Safety nets and long-term stability

Start the Week on Radio 4 on Monday Feb 22nd was largely about the future of work. Alec Ross has just published The Industries of the Future, examining how forty-one countries are adapting to the changing nature of work and economy, influenced as they are by developments in robotics/ automation, big data, information sharing, the commercialisation of genomics, along with the growth in digital currencies and markets.

Paul Mason’s arguments are more familiar, since his book Postcapitalism: A guide to the Future has been out a bit longer.  He claims that the capitalist model is inherently broken and that identity based on work (by which, of course, he means paid work, although he is not clear about that) is in decline.

I thought Mason might mention the need for basic securities to be provided, even mention basic income, since he has been cautiously in favour of it in several articles and in the book. But it was Ross who asserted, at the start and the end of the programme, that we must invest in safety net provision for all. He didn’t single out basic income, but it would be the simplest way to start. It’s not going to be a panacea and it won’t address all our challenges, but it can put a basic floor of security under people, which will allow us to adapt creatively to changes, in diverse ways and with justice and democracy. Moreover, it will support those activists and pioneers who are actively working in pioneering ways right now, often with little to support them financially.
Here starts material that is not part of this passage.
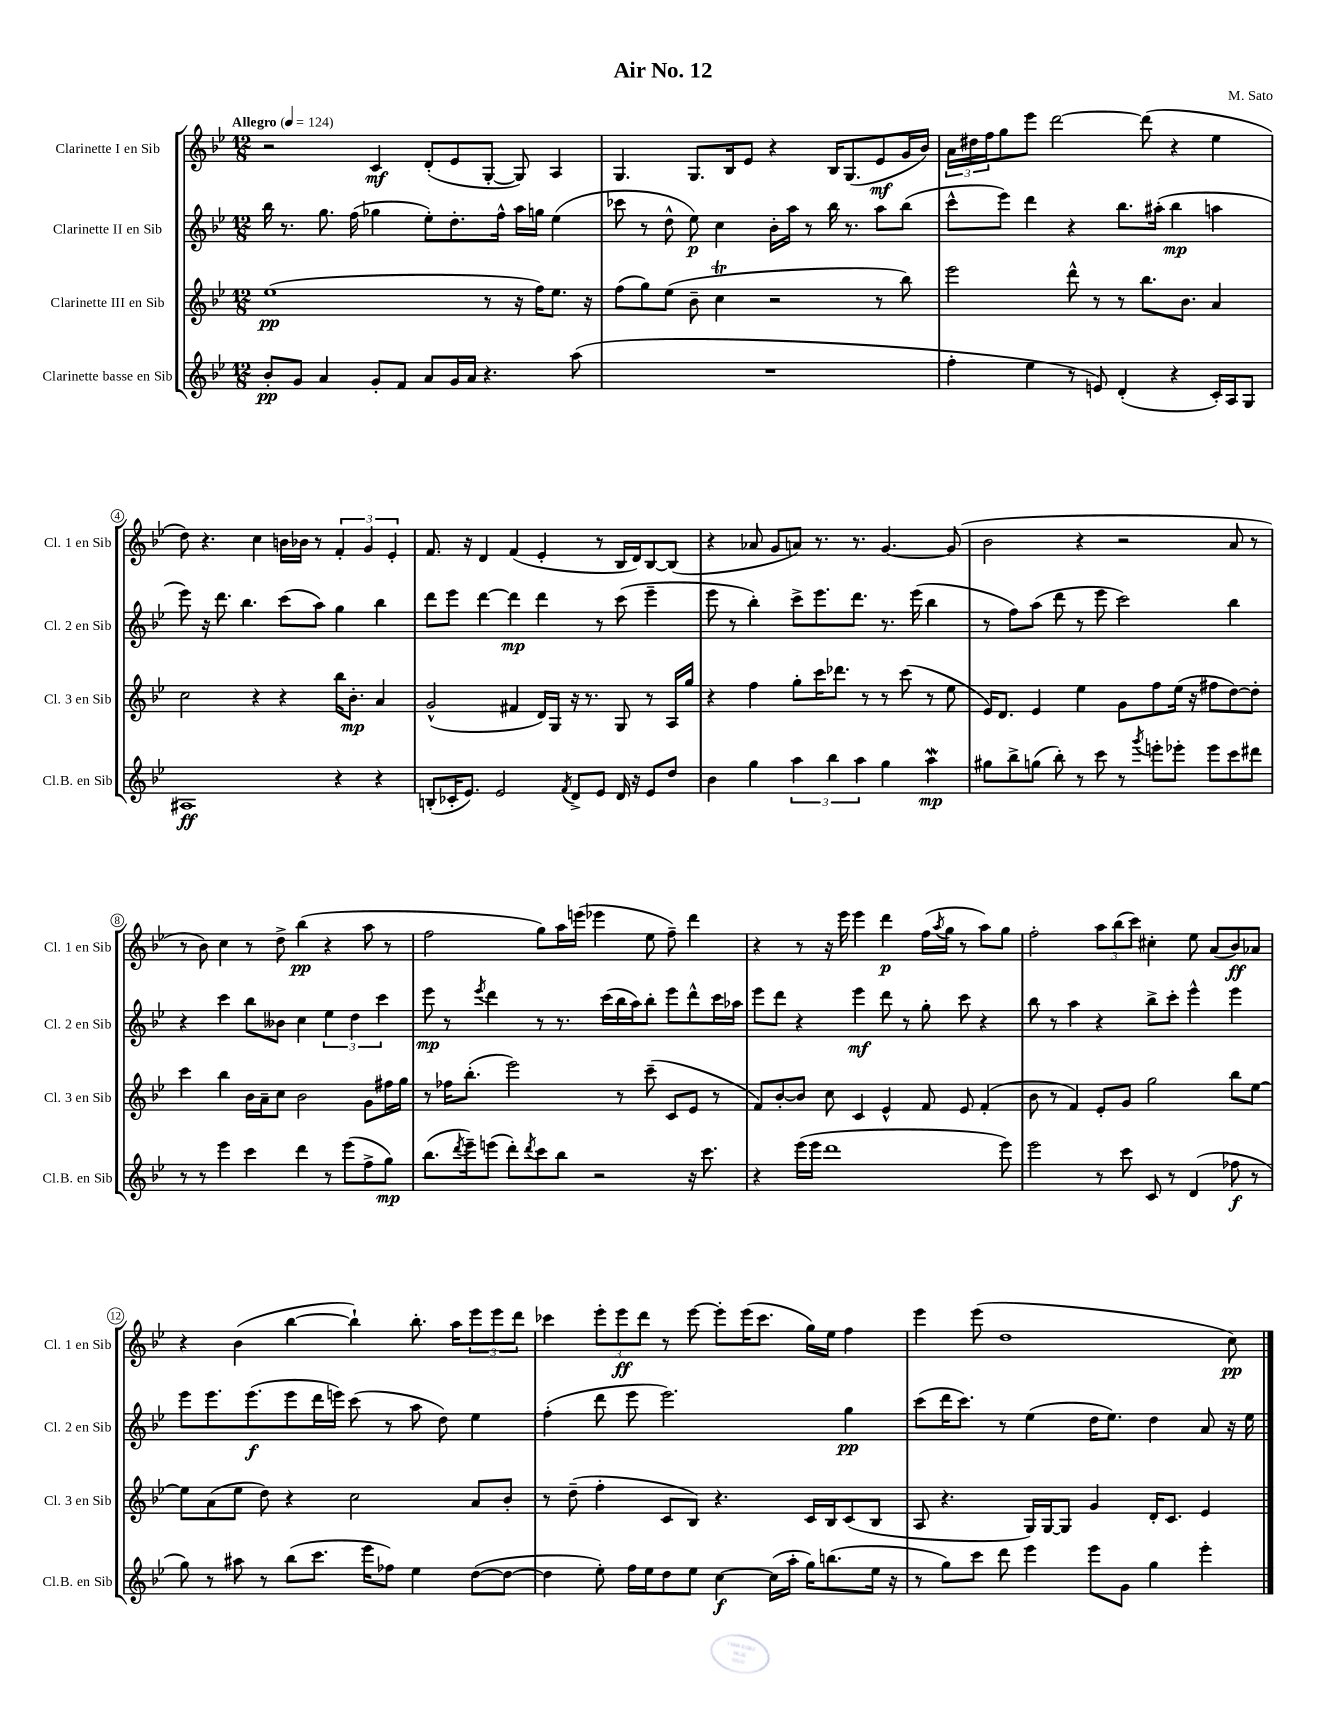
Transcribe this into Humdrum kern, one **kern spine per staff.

Of course, if we are to put safety nets in place, we are going to need strong, democratic states, which will ensure that big companies pay their fair due of taxes that can be invested in security and stability.

However, the power of the nation-state has declined, and companies such as Google or Apple have the status of mini-states, as rents flow to them from those who use the technologies they control. Many people are currently angry with their nation- states, because they recognise how powerless states are in relation to big corporations.  Moreover, in most cases, states are not consciously and publicly aligned with their people, but rather seek to serve big business.

Organised labour in its traditional form of trades unions is unable to grapple with the changes that are already here and that are coming. With increased precarity in paid work, labour can no longer bargain its way to better wages, pensions or working conditions. The balance of power is all with employers. Past forms of powerful labour are not going to grow again and we must recognise that even when trades unions were strong, they were often not democratic or inclusive, excluding many women, all those who wanted to work shorter ‘part-time’ hours on the job, as well as the self-employed.

One of the things basic income does is to re-balance the power relations somewhat. It provides a ready-made exit option for workers, or a strike fund, if they want to organsise collectively via trades unions.

States need to actively align themselves with all of their people. Trades unions need to start supporting the introduction of basic income, as a first step towards rebalancing power in the paid workplace.

The biggest safety-net is long-term stability. It’s to be distinguished from the stability politicians and many aspiring TDs are talking about in this current election campaign in Ireland; they refer to a stable government that will not fall after a few months, and which will continue to maintain a stability in the power status-quo, which is actually a power imbalance.